A while back I wrote that Buffett bought Conoco Philips (NYSE:COP) too high and sold it too low and that I was glad he sold a big hunk because it would allow COP to work higher. And higher it has, pushing $60 this morning. All the oil companies are back to printing money again with oil over $85/barrel. I like COP. I like CVX as their recent earnings were excellent and they had a nice dividend hike again. I really like STO whose once a year generous dividend will be coming up very soon (buy it before the ex-div date). And I still like Exxon Mobil (NYSE:XOM) even though their stingy dividend increase ($0.04/share - are you serious?) keeps XOM with the worst yield in the peer group.

On the U.S. energy policy front, things are a still a mess. Despite the worst environmental catastrophe in U.S. history (the coal fly-ash spill into the Tennessee River system at Kingston, TN) and the recent loss of life in the coal mine disaster, the Obama administration and Energy Secretary Chu are still supporting the myth of "clean coal". Of course, the recent oil spill in the GOM will probably eclipse the fly-ash spill and win the award for worst environmental disaster in U.S. history. This is terrible not just for the environment, but also for BP shareholders like myself. We can only hope the oil release is plugged or otherwise mitigated soon. Job #1 is obviously to stop the leak. If the inverted funnel idea doesn't work, it will likely take months to drill another hole, intersect the existing hole, and pump down cement to plug the hole. Even that job is not fool-proof.

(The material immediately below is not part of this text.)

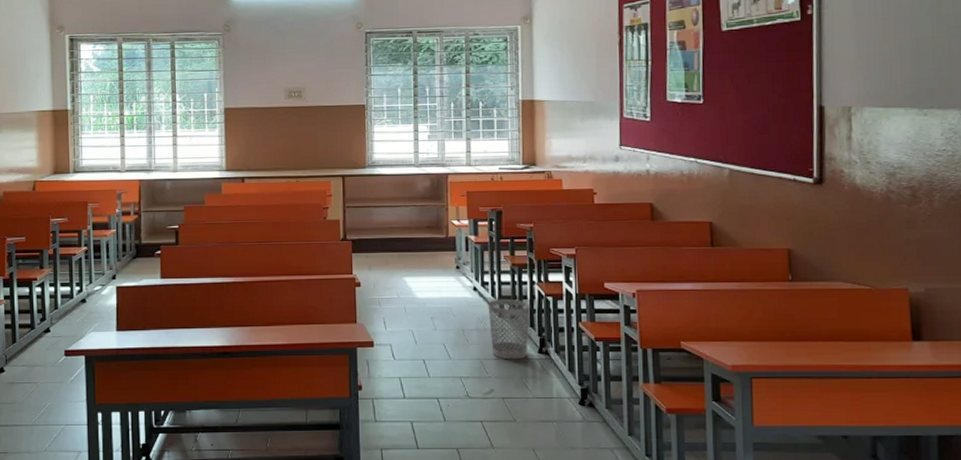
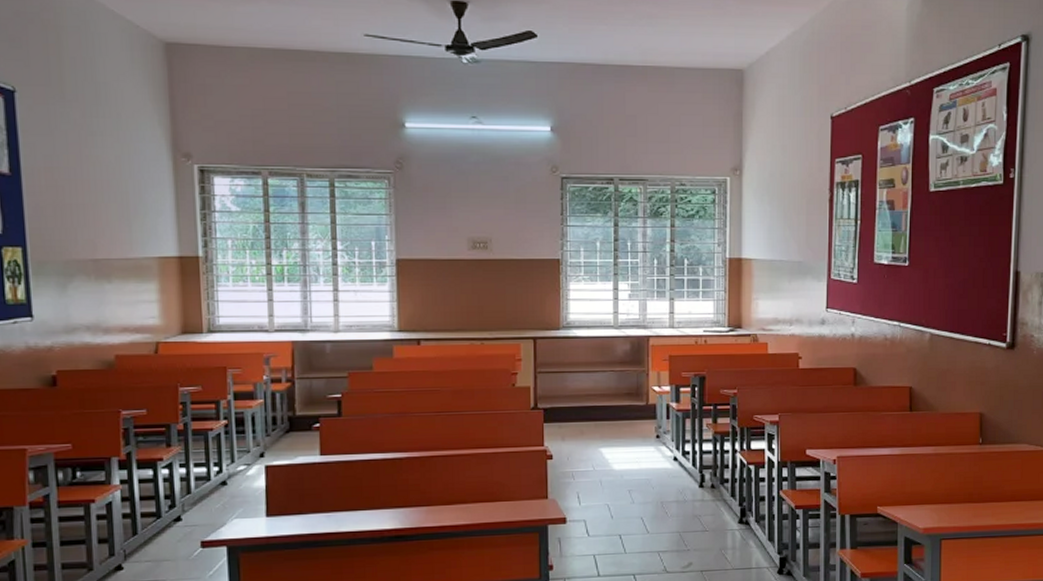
wastebasket: present [488,298,531,360] -> none [688,468,732,532]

I continue to say the only way the U.S. can solve the economic, environmental, and national security risks as a result of its addiction to coal and imported oil is to adopt a strategic, comprehensive, and long-term energy policy which has at its cornerstone an emphasis on natural gas transportation.

So, despite these problems with the two dirtiest and costliest fossil fuels (coal and oil), there is STILL apparently no progress on pending legislation to transition to the more cleaner, abundant, and cheaper fuel: natural gas. Why on Earth Obama and Chu prefer coal and oil over natural gas simply baffles me. Of course the other question is why are Obama's "environmental" supporters letting him get away with it. It reminds me of so-called "republicans" letting Bush get away with deficit spending and government bailouts for Goldman Sachs and AIG. It's economic and political doublespeak of epic proportions.

Despite the environmental disaster in the GOM, as long as American investors (and commuters...) rely solely on gasoline for transport, the oil stocks and oil service stocks must be owned and should make up a majority of the portfolio. Buy COP, SLB, CVX, OXY, PBR, and XOM. Oh, and buy your shrimp now. I just bought 20 lbs of Texas large shrimp for $4.99/lb. That won't last long.